First-quarter financial results for globally integrated oil companies indicated that higher refining margins in the downstream sector were unable to fully offset the impact of lower crude oil prices on the upstream sector, according to data from the US Energy Information Administration.
The 11 companies reported total first-quarter earnings of $22 billion, down 54% compared with first-quarter 2014 results. Upstream profits fell 80% year-over-year to $28 billion, while downstream profits jumped 95% to $6 billion—the largest for any quarter since third-quarter 2012, EIA says.

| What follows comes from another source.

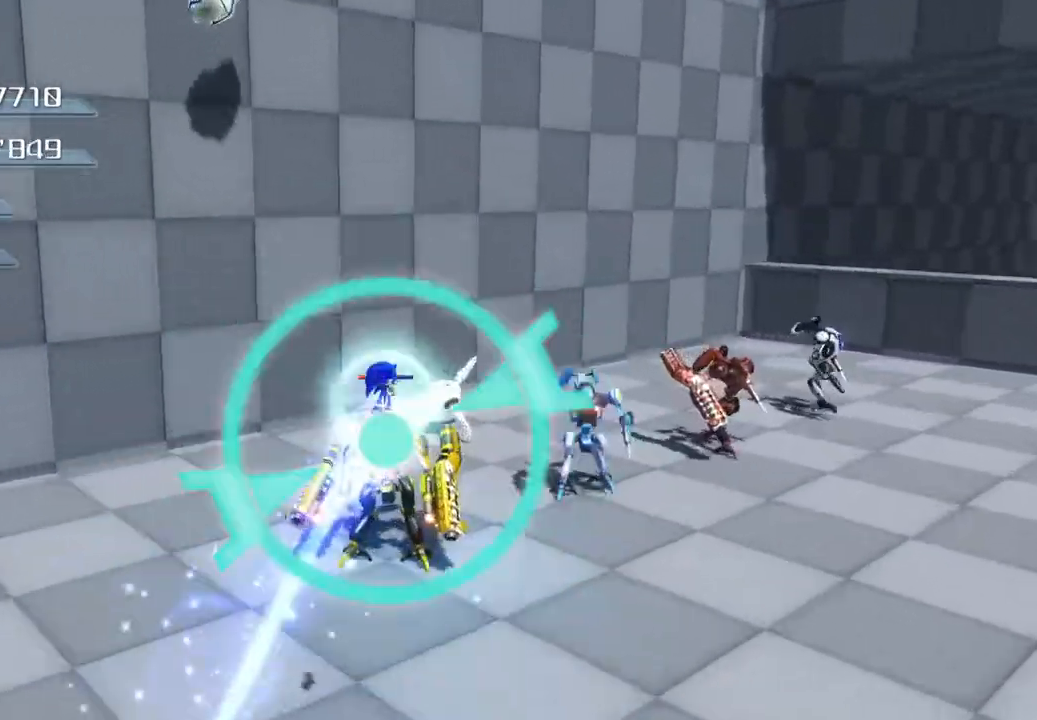
{"buttons": ["SQUARE"], "left_stick": "center", "right_stick": "center", "events": [[33, "CROSS", "up"], [167, "SQUARE", "down"], [401, "left_stick", "center"]]}
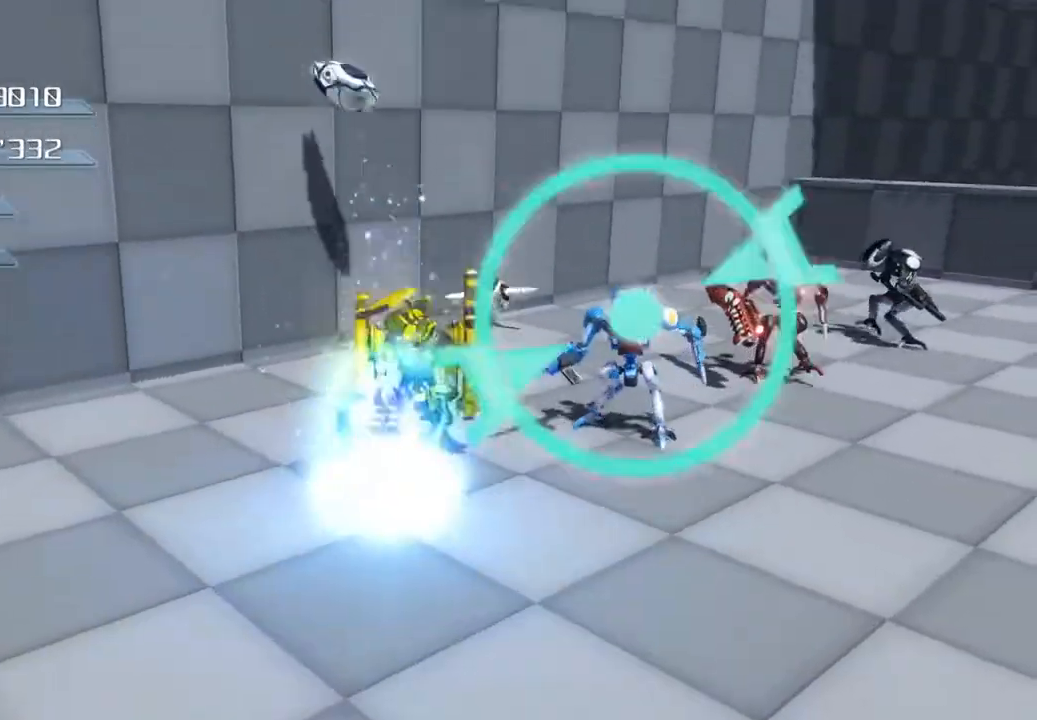
{"buttons": ["CROSS"], "left_stick": "up-right", "right_stick": "center", "events": [[50, "left_stick", "up-right"], [134, "SQUARE", "up"], [351, "CROSS", "down"]]}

As a result, downstream accounted for 63% of combined earnings in the first quarter compared with a 15% average downstream share during 2011-14.

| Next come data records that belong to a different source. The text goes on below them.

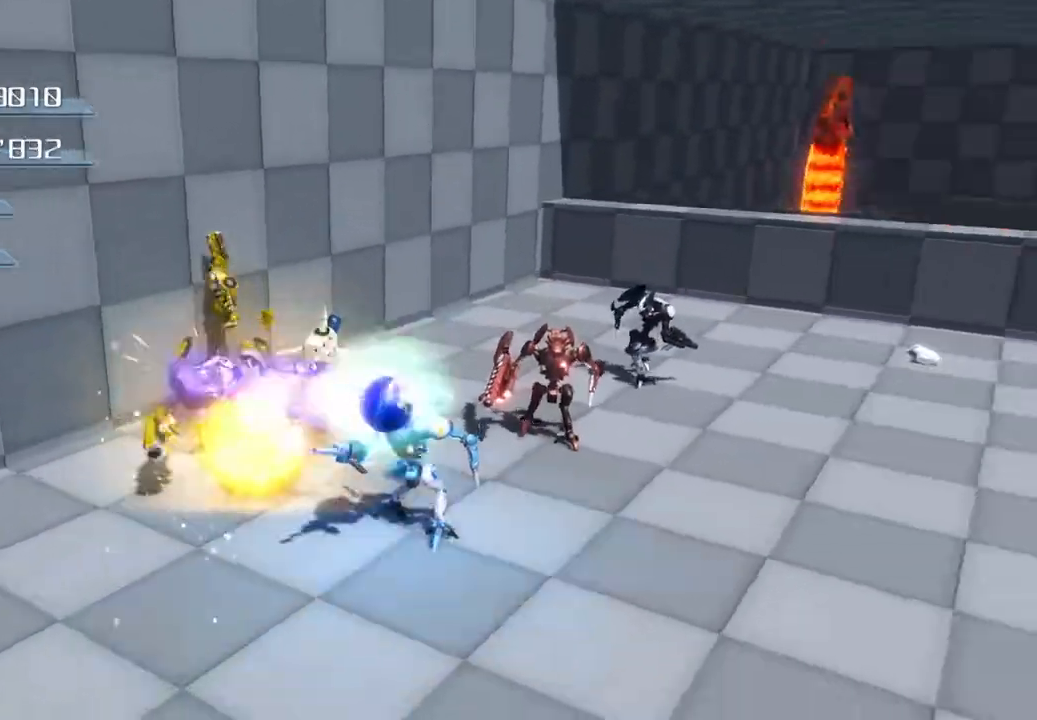
{"buttons": ["SQUARE"], "left_stick": "up-right", "right_stick": "center", "events": [[16, "left_stick", "center"], [167, "left_stick", "up-right"], [200, "CROSS", "up"], [267, "SQUARE", "down"]]}
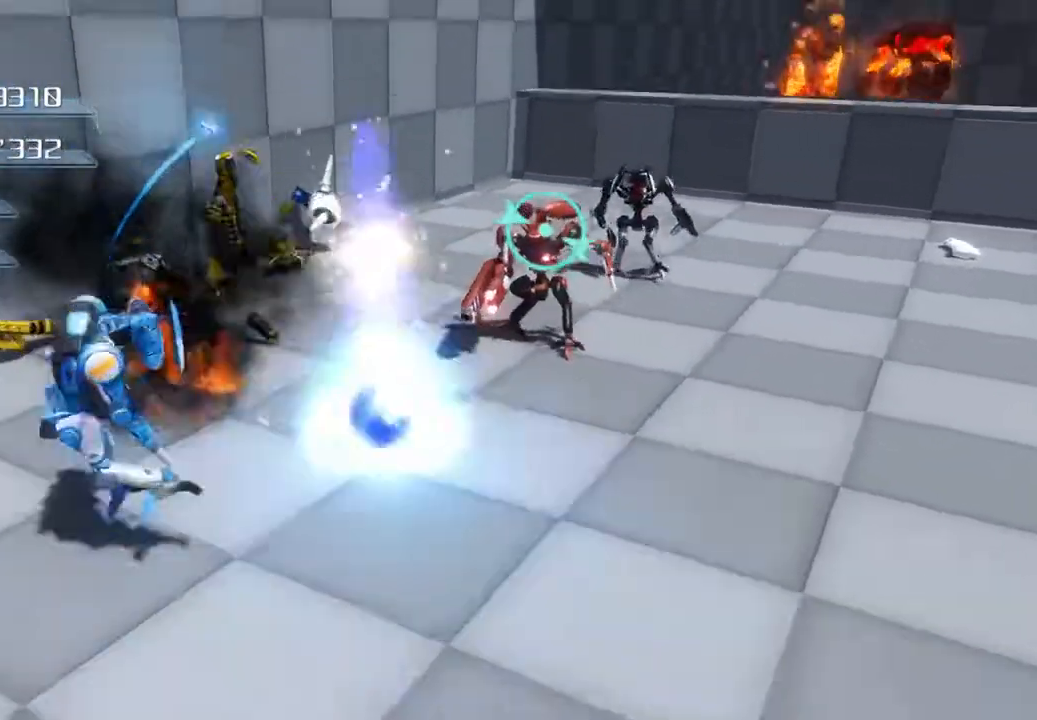
{"buttons": ["CROSS"], "left_stick": "up-right", "right_stick": "center", "events": [[134, "SQUARE", "up"], [301, "CROSS", "down"]]}
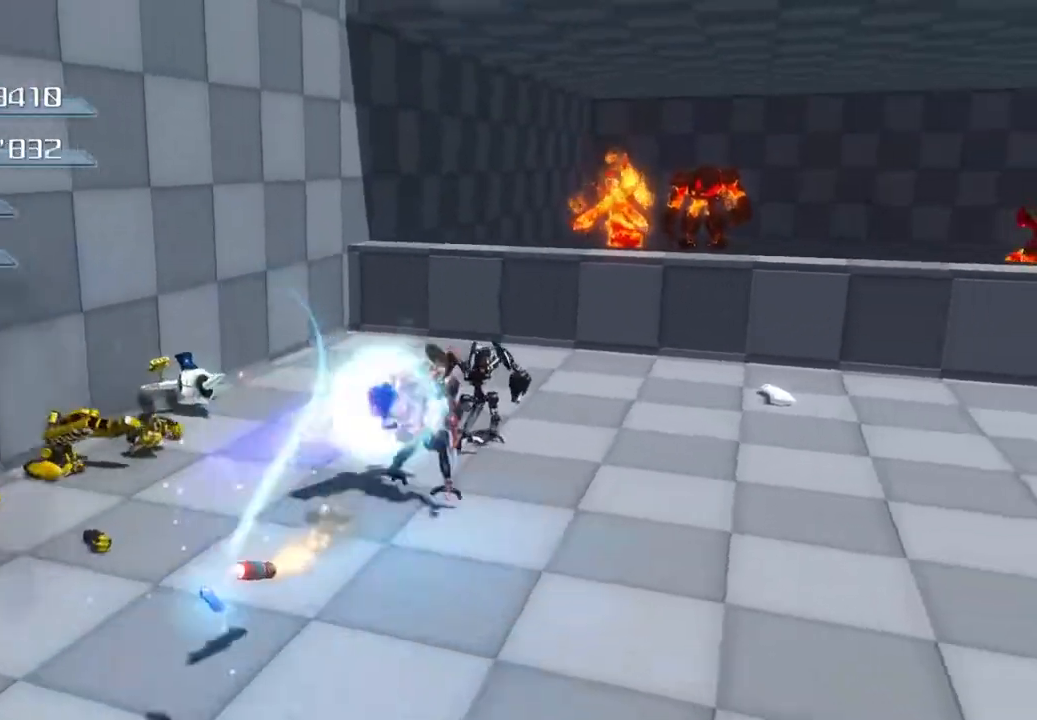
{"buttons": ["SQUARE"], "left_stick": "up-right", "right_stick": "center", "events": [[151, "CROSS", "up"], [268, "SQUARE", "down"]]}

EIA says first-quarter earnings statements show that the high crack spreads during the period contributed to higher downstream profits. Even though absolute prices for both crude oil and products declined in this year’s first quarter compared with first-quarter 2014, North Sea Brent prices fell more than wholesale gasoline and heating oil prices, resulting in an increase in refining margin.
First-quarter crack spreads for gasoline and heating oil—based on futures prices for North Sea Brent crude oil and gasoline and heating oil in New York Harbor—averaged 28¢/gal and 49¢/gal, respectively, representing year-over-year increases of 7¢/gal for gasoline and 4¢/gal for heating oil.